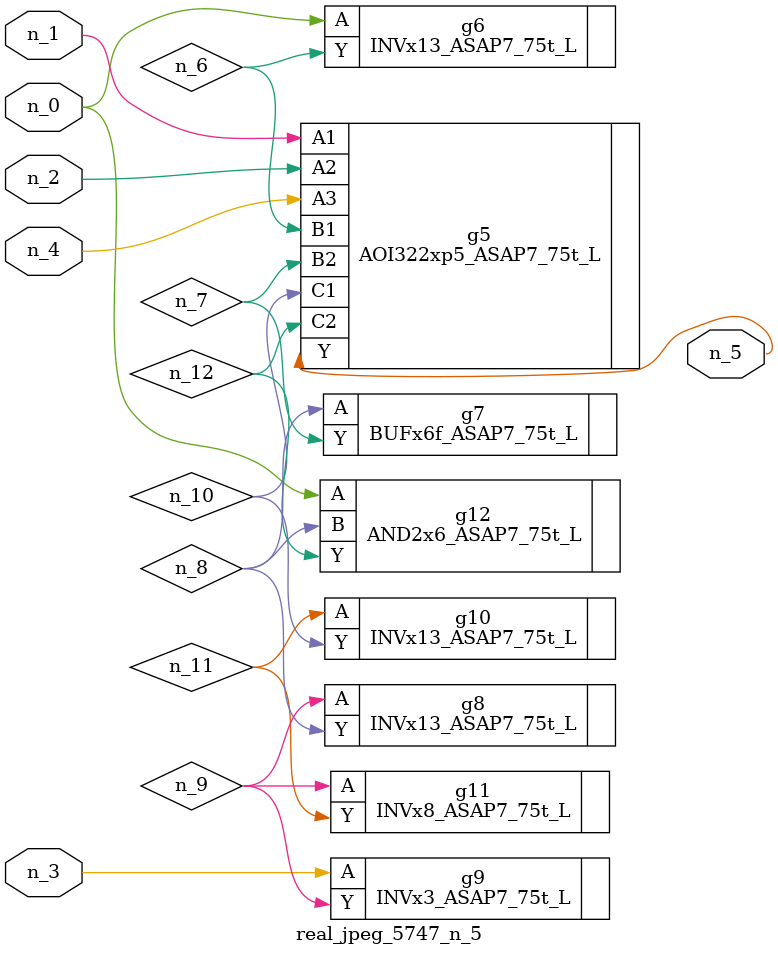
<source format=v>
module real_jpeg_5747_n_5 (n_4, n_0, n_1, n_2, n_3, n_5);

input n_4;
input n_0;
input n_1;
input n_2;
input n_3;

output n_5;

wire n_12;
wire n_8;
wire n_11;
wire n_6;
wire n_7;
wire n_10;
wire n_9;

INVx13_ASAP7_75t_L g6 ( 
.A(n_0),
.Y(n_6)
);

AND2x6_ASAP7_75t_L g12 ( 
.A(n_0),
.B(n_8),
.Y(n_12)
);

AOI322xp5_ASAP7_75t_L g5 ( 
.A1(n_1),
.A2(n_2),
.A3(n_4),
.B1(n_6),
.B2(n_7),
.C1(n_10),
.C2(n_12),
.Y(n_5)
);

INVx3_ASAP7_75t_L g9 ( 
.A(n_3),
.Y(n_9)
);

BUFx6f_ASAP7_75t_L g7 ( 
.A(n_8),
.Y(n_7)
);

INVx13_ASAP7_75t_L g8 ( 
.A(n_9),
.Y(n_8)
);

INVx8_ASAP7_75t_L g11 ( 
.A(n_9),
.Y(n_11)
);

INVx13_ASAP7_75t_L g10 ( 
.A(n_11),
.Y(n_10)
);


endmodule
</source>
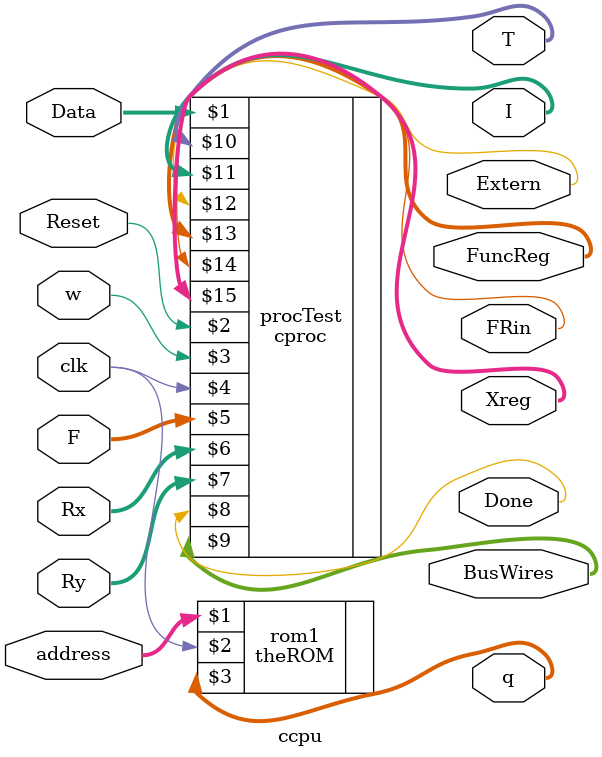
<source format=v>
module ccpu(Data, Reset, w, clk, F, Rx, Ry, Done, BusWires, T, I, Extern, FuncReg, FRin, Xreg, address, q);


//	input in;
//	output out;
//	assign out = in;

	//trial3
	input [3:0] address;
	output [15:0] q;
	
	
	output FRin;
	output [0:3] Xreg;
	output [0:3]T;	
	output [0:3]I;
	output Extern;
	output [0:5] FuncReg;
	input [7:0] Data;
	input Reset, w, clk;
	input [1:0] F, Rx, Ry;
	output wire [7:0] BusWires;
	output Done;
	
	cproc procTest(Data, Reset, w, clk, F, Rx, Ry, Done, BusWires, T, I, Extern, FuncReg, FRin, Xreg);
	
	theROM rom1 (address, clk, q);
	
endmodule
</source>
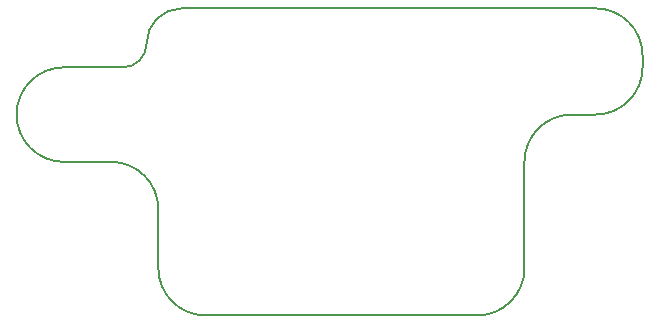
<source format=gko>
G04 #@! TF.FileFunction,Profile,NP*
%FSLAX46Y46*%
G04 Gerber Fmt 4.6, Leading zero omitted, Abs format (unit mm)*
G04 Created by KiCad (PCBNEW 4.0.7) date 07/04/19 18:57:09*
%MOMM*%
%LPD*%
G01*
G04 APERTURE LIST*
%ADD10C,0.100000*%
%ADD11C,0.150000*%
G04 APERTURE END LIST*
D10*
D11*
X184998000Y-67365000D02*
X184998000Y-72365000D01*
X176998000Y-63365000D02*
X180998000Y-63365000D01*
X211998000Y-76365000D02*
X188998000Y-76365000D01*
X215998000Y-72365000D02*
X215998000Y-63365000D01*
X221998000Y-59365000D02*
X219998000Y-59365000D01*
X225998000Y-54365000D02*
X225998000Y-55365000D01*
X186998000Y-50365000D02*
X221998000Y-50365000D01*
X176998000Y-55365000D02*
X181998000Y-55365000D01*
X186998000Y-50365000D02*
G75*
G03X183998000Y-53365000I0J-3000000D01*
G01*
X181998000Y-55365000D02*
G75*
G03X183998000Y-53365000I0J2000000D01*
G01*
X184998000Y-67365000D02*
G75*
G03X180998000Y-63365000I-4000000J0D01*
G01*
X221998000Y-59365000D02*
G75*
G03X225998000Y-55365000I0J4000000D01*
G01*
X225998000Y-54365000D02*
G75*
G03X221998000Y-50365000I-4000000J0D01*
G01*
X219998000Y-59365000D02*
G75*
G03X215998000Y-63365000I0J-4000000D01*
G01*
X211998000Y-76365000D02*
G75*
G03X215998000Y-72365000I0J4000000D01*
G01*
X184998000Y-72365000D02*
G75*
G03X188998000Y-76365000I4000000J0D01*
G01*
X172998000Y-59365000D02*
G75*
G03X176998000Y-63365000I4000000J0D01*
G01*
X176998000Y-55365000D02*
G75*
G03X172998000Y-59365000I0J-4000000D01*
G01*
M02*

</source>
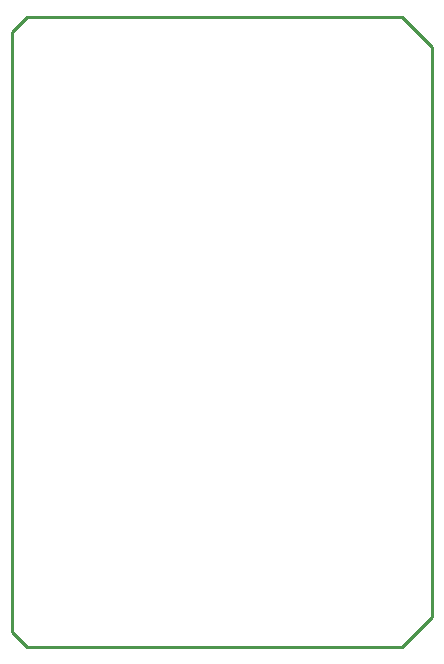
<source format=gbr>
G04 EAGLE Gerber RS-274X export*
G75*
%MOMM*%
%FSLAX34Y34*%
%LPD*%
%IN*%
%IPPOS*%
%AMOC8*
5,1,8,0,0,1.08239X$1,22.5*%
G01*
%ADD10C,0.254000*%


D10*
X0Y12700D02*
X12700Y0D01*
X330200Y0D01*
X355600Y25400D01*
X355600Y508000D01*
X330200Y533400D01*
X12700Y533400D01*
X0Y520700D01*
X0Y12700D01*
M02*

</source>
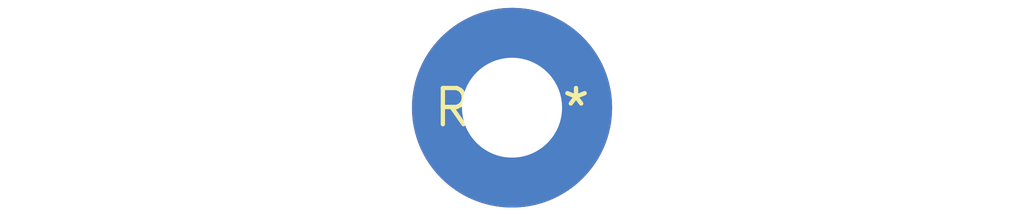
<source format=kicad_pcb>
(kicad_pcb (version 20240108) (generator pcbnew)

  (general
    (thickness 1.6)
  )

  (paper "A4")
  (layers
    (0 "F.Cu" signal)
    (31 "B.Cu" signal)
    (32 "B.Adhes" user "B.Adhesive")
    (33 "F.Adhes" user "F.Adhesive")
    (34 "B.Paste" user)
    (35 "F.Paste" user)
    (36 "B.SilkS" user "B.Silkscreen")
    (37 "F.SilkS" user "F.Silkscreen")
    (38 "B.Mask" user)
    (39 "F.Mask" user)
    (40 "Dwgs.User" user "User.Drawings")
    (41 "Cmts.User" user "User.Comments")
    (42 "Eco1.User" user "User.Eco1")
    (43 "Eco2.User" user "User.Eco2")
    (44 "Edge.Cuts" user)
    (45 "Margin" user)
    (46 "B.CrtYd" user "B.Courtyard")
    (47 "F.CrtYd" user "F.Courtyard")
    (48 "B.Fab" user)
    (49 "F.Fab" user)
    (50 "User.1" user)
    (51 "User.2" user)
    (52 "User.3" user)
    (53 "User.4" user)
    (54 "User.5" user)
    (55 "User.6" user)
    (56 "User.7" user)
    (57 "User.8" user)
    (58 "User.9" user)
  )

  (setup
    (pad_to_mask_clearance 0)
    (pcbplotparams
      (layerselection 0x00010fc_ffffffff)
      (plot_on_all_layers_selection 0x0000000_00000000)
      (disableapertmacros false)
      (usegerberextensions false)
      (usegerberattributes false)
      (usegerberadvancedattributes false)
      (creategerberjobfile false)
      (dashed_line_dash_ratio 12.000000)
      (dashed_line_gap_ratio 3.000000)
      (svgprecision 4)
      (plotframeref false)
      (viasonmask false)
      (mode 1)
      (useauxorigin false)
      (hpglpennumber 1)
      (hpglpenspeed 20)
      (hpglpendiameter 15.000000)
      (dxfpolygonmode false)
      (dxfimperialunits false)
      (dxfusepcbnewfont false)
      (psnegative false)
      (psa4output false)
      (plotreference false)
      (plotvalue false)
      (plotinvisibletext false)
      (sketchpadsonfab false)
      (subtractmaskfromsilk false)
      (outputformat 1)
      (mirror false)
      (drillshape 1)
      (scaleselection 1)
      (outputdirectory "")
    )
  )

  (net 0 "")

  (footprint "MountingHole_3.5mm_Pad_TopBottom" (layer "F.Cu") (at 0 0))

)

</source>
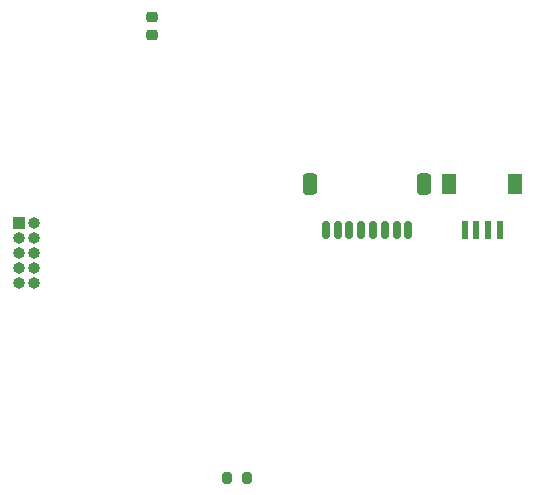
<source format=gbr>
%TF.GenerationSoftware,KiCad,Pcbnew,6.0.10-86aedd382b~118~ubuntu22.04.1*%
%TF.CreationDate,2023-03-14T18:16:05-07:00*%
%TF.ProjectId,compact-probe,636f6d70-6163-4742-9d70-726f62652e6b,rev?*%
%TF.SameCoordinates,Original*%
%TF.FileFunction,Soldermask,Top*%
%TF.FilePolarity,Negative*%
%FSLAX46Y46*%
G04 Gerber Fmt 4.6, Leading zero omitted, Abs format (unit mm)*
G04 Created by KiCad (PCBNEW 6.0.10-86aedd382b~118~ubuntu22.04.1) date 2023-03-14 18:16:05*
%MOMM*%
%LPD*%
G01*
G04 APERTURE LIST*
G04 Aperture macros list*
%AMRoundRect*
0 Rectangle with rounded corners*
0 $1 Rounding radius*
0 $2 $3 $4 $5 $6 $7 $8 $9 X,Y pos of 4 corners*
0 Add a 4 corners polygon primitive as box body*
4,1,4,$2,$3,$4,$5,$6,$7,$8,$9,$2,$3,0*
0 Add four circle primitives for the rounded corners*
1,1,$1+$1,$2,$3*
1,1,$1+$1,$4,$5*
1,1,$1+$1,$6,$7*
1,1,$1+$1,$8,$9*
0 Add four rect primitives between the rounded corners*
20,1,$1+$1,$2,$3,$4,$5,0*
20,1,$1+$1,$4,$5,$6,$7,0*
20,1,$1+$1,$6,$7,$8,$9,0*
20,1,$1+$1,$8,$9,$2,$3,0*%
G04 Aperture macros list end*
%ADD10RoundRect,0.200000X0.200000X0.275000X-0.200000X0.275000X-0.200000X-0.275000X0.200000X-0.275000X0*%
%ADD11RoundRect,0.218750X-0.256250X0.218750X-0.256250X-0.218750X0.256250X-0.218750X0.256250X0.218750X0*%
%ADD12R,0.600000X1.550000*%
%ADD13R,1.200000X1.800000*%
%ADD14R,1.000000X1.000000*%
%ADD15O,1.000000X1.000000*%
%ADD16RoundRect,0.150000X0.150000X0.625000X-0.150000X0.625000X-0.150000X-0.625000X0.150000X-0.625000X0*%
%ADD17RoundRect,0.250000X0.350000X0.650000X-0.350000X0.650000X-0.350000X-0.650000X0.350000X-0.650000X0*%
G04 APERTURE END LIST*
D10*
%TO.C,R5*%
X-2175000Y-19000000D03*
X-3825000Y-19000000D03*
%TD*%
D11*
%TO.C,D1*%
X-10250000Y20037500D03*
X-10250000Y18462500D03*
%TD*%
D12*
%TO.C,J2*%
X19250000Y2000000D03*
X18250000Y2000000D03*
X17250000Y2000000D03*
X16250000Y2000000D03*
D13*
X20550000Y5875000D03*
X14950000Y5875000D03*
%TD*%
D14*
%TO.C,J3*%
X-21500000Y2550000D03*
D15*
X-20230000Y2550000D03*
X-21500000Y1280000D03*
X-20230000Y1280000D03*
X-21500000Y10000D03*
X-20230000Y10000D03*
X-21500000Y-1260000D03*
X-20230000Y-1260000D03*
X-21500000Y-2530000D03*
X-20230000Y-2530000D03*
%TD*%
D16*
%TO.C,J1*%
X11500000Y2000000D03*
X10500000Y2000000D03*
X9500000Y2000000D03*
X8500000Y2000000D03*
X7500000Y2000000D03*
X6500000Y2000000D03*
X5500000Y2000000D03*
X4500000Y2000000D03*
D17*
X3200000Y5875000D03*
X12800000Y5875000D03*
%TD*%
M02*

</source>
####################
What the exercise asks: Among the lines above, which hold the word "Extern"? Report each one.

Exercise solution:
module ccpu(Data, Reset, w, clk, F, Rx, Ry, Done, BusWires, T, I, Extern, FuncReg, FRin, Xreg, address, q);
	output Extern;
	cproc procTest(Data, Reset, w, clk, F, Rx, Ry, Done, BusWires, T, I, Extern, FuncReg, FRin, Xreg);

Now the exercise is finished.